### What this task involves
Convert the lines below into a Markdown table with the columns No. and Line, giving each row a number and skipping blank lines. Leave the pictures out.

### Data for processing
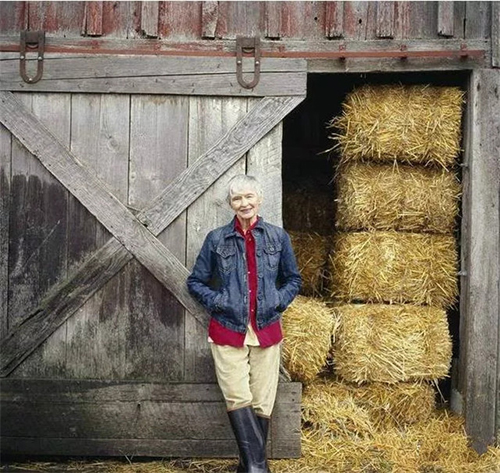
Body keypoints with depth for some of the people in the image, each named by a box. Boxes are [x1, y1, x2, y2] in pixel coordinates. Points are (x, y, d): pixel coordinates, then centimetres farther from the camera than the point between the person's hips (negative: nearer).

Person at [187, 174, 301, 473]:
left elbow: (293, 279, 15)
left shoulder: (278, 237, 6)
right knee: (239, 400, -10)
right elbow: (195, 282, 9)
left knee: (262, 402, 3)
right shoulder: (217, 239, 4)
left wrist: (279, 301, -1)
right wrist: (216, 301, -6)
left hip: (267, 331, 1)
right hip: (228, 332, -1)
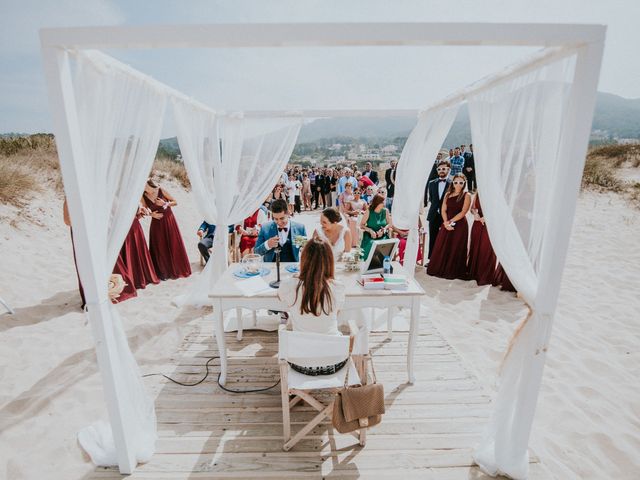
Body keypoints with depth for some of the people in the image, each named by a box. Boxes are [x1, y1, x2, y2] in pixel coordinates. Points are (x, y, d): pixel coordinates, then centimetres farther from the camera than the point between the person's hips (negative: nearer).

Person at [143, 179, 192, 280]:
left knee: (173, 245, 3)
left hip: (169, 220, -1)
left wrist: (165, 203, -18)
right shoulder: (143, 197, -3)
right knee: (159, 248, 2)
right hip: (156, 223, 1)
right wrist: (151, 214, -10)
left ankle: (177, 270, 16)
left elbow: (175, 202, -2)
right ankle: (162, 272, 12)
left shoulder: (161, 191, -9)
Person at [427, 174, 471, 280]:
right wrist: (446, 222, -11)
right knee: (442, 248, 5)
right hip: (446, 225, 4)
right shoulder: (448, 194, 10)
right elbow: (443, 210, 4)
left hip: (459, 225, -3)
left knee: (455, 249, 1)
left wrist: (451, 221, -14)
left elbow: (463, 212, -9)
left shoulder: (466, 195, -1)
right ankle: (438, 269, 17)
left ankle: (452, 272, 13)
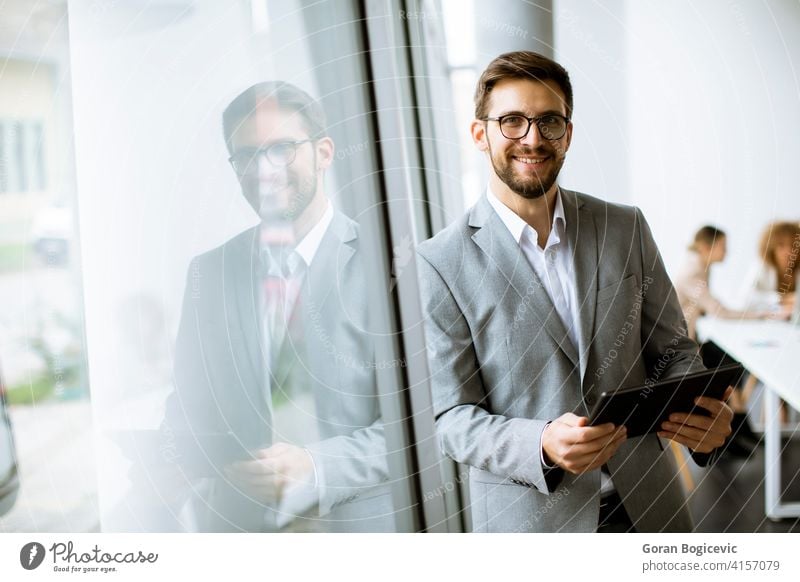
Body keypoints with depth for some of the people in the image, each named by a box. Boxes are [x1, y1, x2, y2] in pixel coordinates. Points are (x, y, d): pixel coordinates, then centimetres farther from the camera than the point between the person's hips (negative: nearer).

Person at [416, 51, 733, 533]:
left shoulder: (626, 228, 2)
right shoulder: (446, 260, -9)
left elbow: (672, 350, 8)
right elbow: (455, 419, -9)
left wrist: (706, 414, -14)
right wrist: (542, 446, -27)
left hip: (648, 506, 4)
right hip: (531, 519, -3)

### Exercise solution
| No. | Line |
|---|---|
| 1 | Body keypoints with depth for some of the people in the image, each named by a box. Boxes are [x1, y1, x2, y2] in pixel coordinates. Points are (x, y, d): pixel coordinates, then centimetres farther from the camera than the point between the person's hips (negative: nearer). |
| 2 | Person at [187, 174, 301, 473]: |
| 3 | left elbow: (293, 279, 15) |
| 4 | left shoulder: (278, 237, 6) |
| 5 | right knee: (239, 400, -10) |
| 6 | right elbow: (195, 282, 9) |
| 7 | left knee: (262, 402, 3) |
| 8 | right shoulder: (217, 239, 4) |
| 9 | left wrist: (279, 301, -1) |
| 10 | right wrist: (216, 301, -6) |
| 11 | left hip: (267, 331, 1) |
| 12 | right hip: (228, 332, -1) |
| 13 | Body keypoints with depth for some of the people in the image, each named by a box. Boxes are [x1, y1, x2, y2] in pixel coordinates. Points are (x, y, d): pixel coordinates, then centimetres farther from the camera than the point between the person's hips (negative: nearer). |
| 14 | Person at [143, 179, 192, 280]: |
| 15 | left knee: (173, 245, 3) |
| 16 | left hip: (169, 220, -1) |
| 17 | left wrist: (165, 203, -18) |
| 18 | right shoulder: (143, 197, -3) |
| 19 | right knee: (159, 248, 2) |
| 20 | right hip: (156, 223, 1) |
| 21 | right wrist: (151, 214, -10) |
| 22 | left ankle: (177, 270, 16) |
| 23 | left elbow: (175, 202, -2) |
| 24 | right ankle: (162, 272, 12) |
| 25 | left shoulder: (161, 191, -9) |
| 26 | Person at [427, 174, 471, 280]: |
| 27 | right wrist: (446, 222, -11) |
| 28 | right knee: (442, 248, 5) |
| 29 | right hip: (446, 225, 4) |
| 30 | right shoulder: (448, 194, 10) |
| 31 | right elbow: (443, 210, 4) |
| 32 | left hip: (459, 225, -3) |
| 33 | left knee: (455, 249, 1) |
| 34 | left wrist: (451, 221, -14) |
| 35 | left elbow: (463, 212, -9) |
| 36 | left shoulder: (466, 195, -1) |
| 37 | right ankle: (438, 269, 17) |
| 38 | left ankle: (452, 272, 13) |
| 39 | Body keypoints with depth for some of the people in the image, each named by a box. Boxes are [x1, y1, x2, y2] in pixel coordinates. Points are (x, y, d): pixel coordinates, then centimetres farther from the camera than the point between the person's hips (negative: nearer). |
| 40 | Person at [416, 51, 733, 533]: |
| 41 | left shoulder: (626, 228, 2) |
| 42 | right shoulder: (446, 260, -9) |
| 43 | left elbow: (672, 350, 8) |
| 44 | right elbow: (455, 419, -9) |
| 45 | left wrist: (706, 414, -14) |
| 46 | right wrist: (542, 446, -27) |
| 47 | left hip: (648, 506, 4) |
| 48 | right hip: (531, 519, -3) |